→ What the task requires
Pick out each line in the material below that contains the word "values", and copy those lines.

→ Listed entries
-- -- --
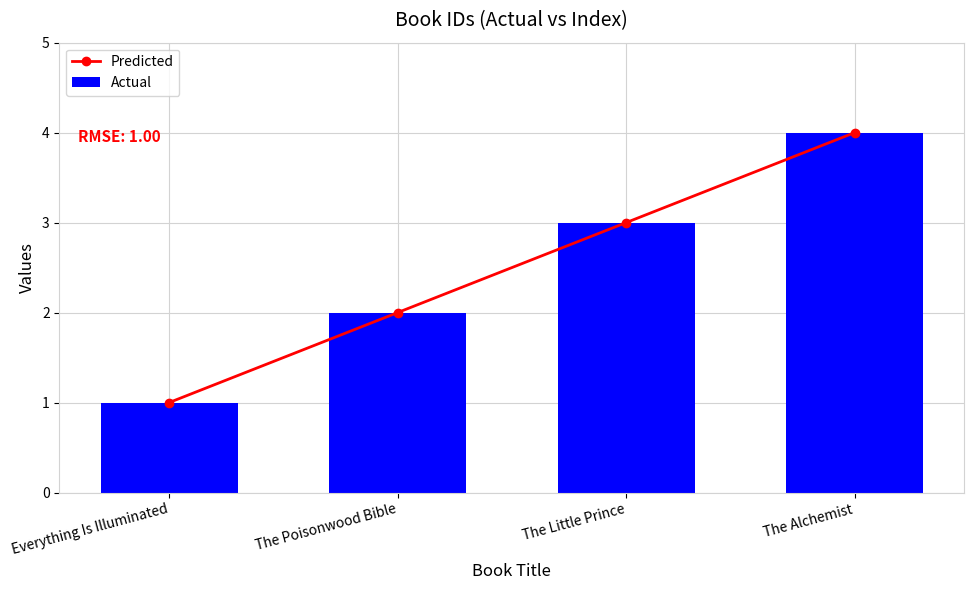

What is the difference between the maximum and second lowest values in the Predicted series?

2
-- -- --
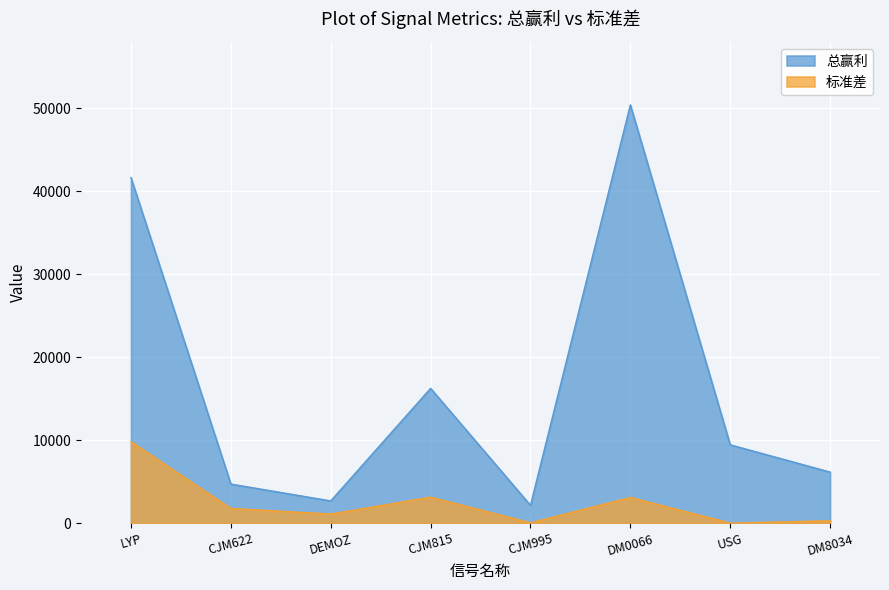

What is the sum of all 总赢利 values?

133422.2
-- -- --
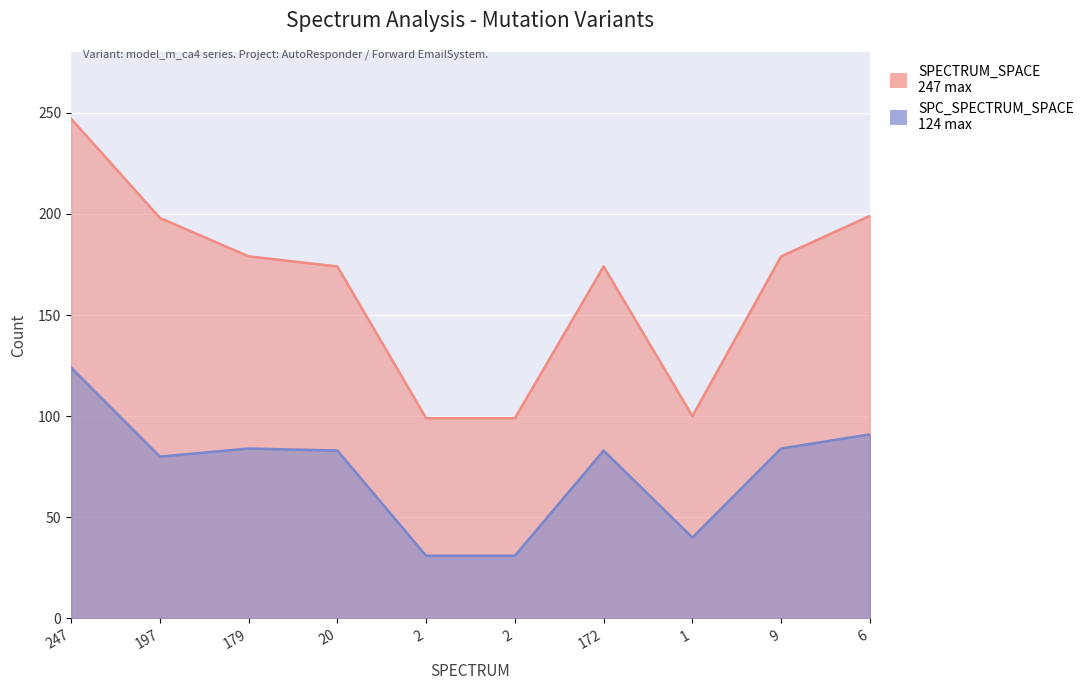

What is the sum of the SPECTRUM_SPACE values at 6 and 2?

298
-- -- --
→ Written answer
What is the difference between the maximum and second lowest values in the Predicted series?
What is the sum of all 总赢利 values?
What is the sum of the SPECTRUM_SPACE values at 6 and 2?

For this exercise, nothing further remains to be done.